__TASK INSTRUCTIONS__. In the records that follow, show each line where the word "Learning" is present.

__RECORD SET__.
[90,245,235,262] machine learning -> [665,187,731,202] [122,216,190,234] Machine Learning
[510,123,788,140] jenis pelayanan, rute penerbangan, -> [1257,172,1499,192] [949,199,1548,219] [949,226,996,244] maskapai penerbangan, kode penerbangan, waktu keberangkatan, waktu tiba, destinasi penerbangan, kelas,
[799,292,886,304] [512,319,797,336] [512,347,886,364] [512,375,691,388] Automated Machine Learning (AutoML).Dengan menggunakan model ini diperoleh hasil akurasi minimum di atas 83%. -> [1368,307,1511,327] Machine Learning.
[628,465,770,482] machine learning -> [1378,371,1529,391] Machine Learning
---
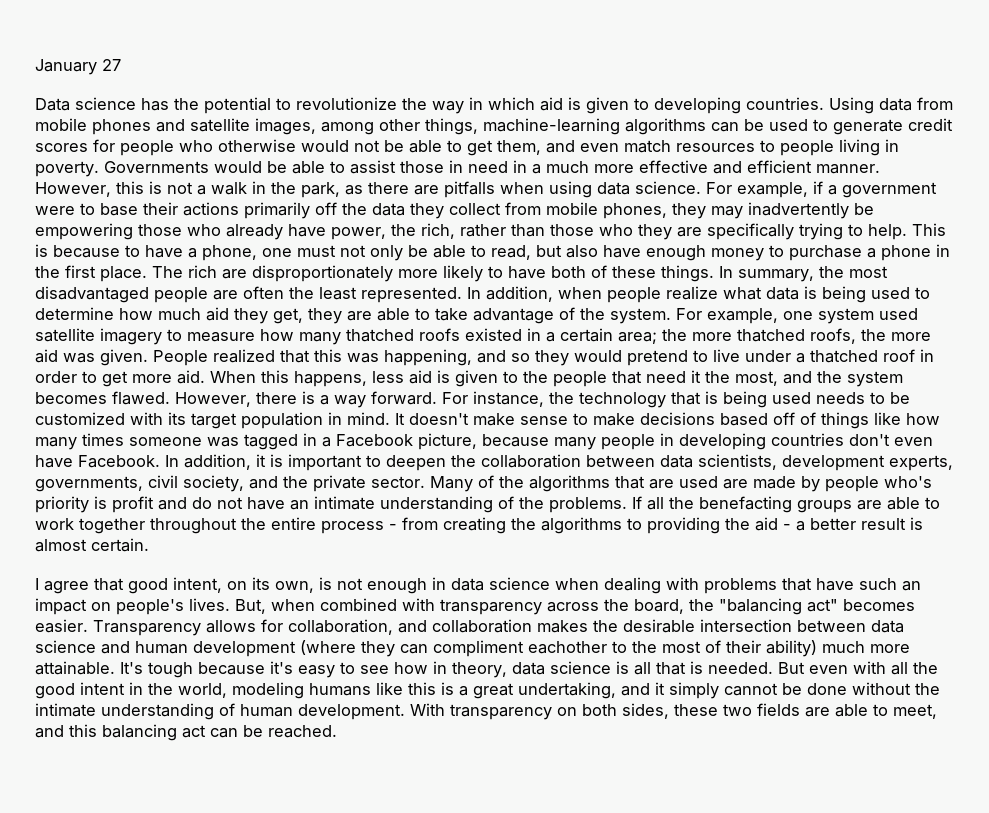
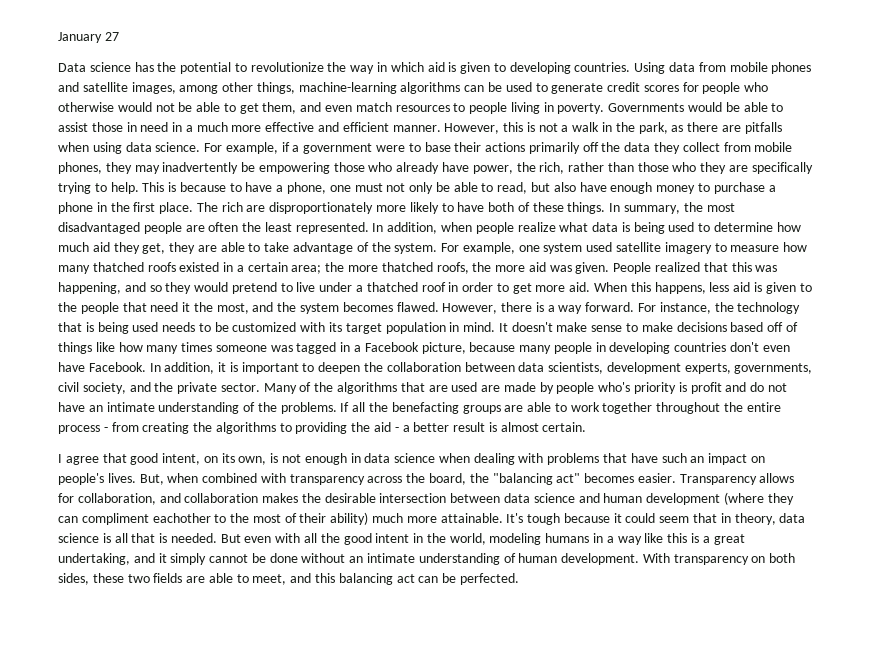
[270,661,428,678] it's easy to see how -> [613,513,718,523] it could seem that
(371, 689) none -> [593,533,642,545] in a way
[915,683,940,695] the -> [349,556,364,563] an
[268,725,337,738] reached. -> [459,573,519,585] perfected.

__ANSWER AREA__.
[90,245,235,262] machine learning -> [665,187,731,202] [122,216,190,234] Machine Learning
[799,292,886,304] [512,319,797,336] [512,347,886,364] [512,375,691,388] Automated Machine Learning (AutoML).Dengan menggunakan model ini diperoleh hasil akurasi minimum di atas 83%. -> [1368,307,1511,327] Machine Learning.
[628,465,770,482] machine learning -> [1378,371,1529,391] Machine Learning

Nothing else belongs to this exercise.